I am trying to use nodeJs with puppeteer to scrape for YouTube video information from the search results. Unfortunately, for some reason, the scrape doesn't load the elements via the document query selector.
import puppeteer from "puppeteer";
const breakSearchTermDownForYoutubeUrl = (term) => {
return `=${term.replace(/ /g, "+")}`
}
const getPageToScrape = async (link) => {
const browser = await puppeteer.launch({
headless: false,
defaultViewport: null,
});
const page = await browser.newPage();
return page
}
const scapeYoutubeLink = async (term) => {
let url = breakSearchTermDownForYoutubeUrl(term)
let youtubePage = await getPageToScrape(url)
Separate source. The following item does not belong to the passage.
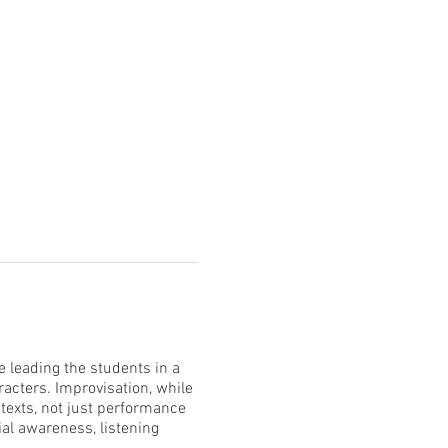
e leading the students in a
racters. Improvisation, while
ntexts, not just performance
ial awareness, listening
await youtubePage.goto(url, {
waitUntil: 'networkidle0',
});
let videos = await youtubePage.evaluate(() => {
const result = document.querySelectorAll("div")
return result
})
console.log(videos)
};
// Start the scraping
scapeYoutubeLink("acevane");
I'm not sure if it's because the dom hasn't rendered yet or if Google somehow doesn't allow it. When I run this code the variable "result" is undefined (located in the "scapeYoutubeLink" function ), when it should be a nodelist. It gives me an array(or nodelist) when I console.log into the puppeteer browser, but not in my terminal.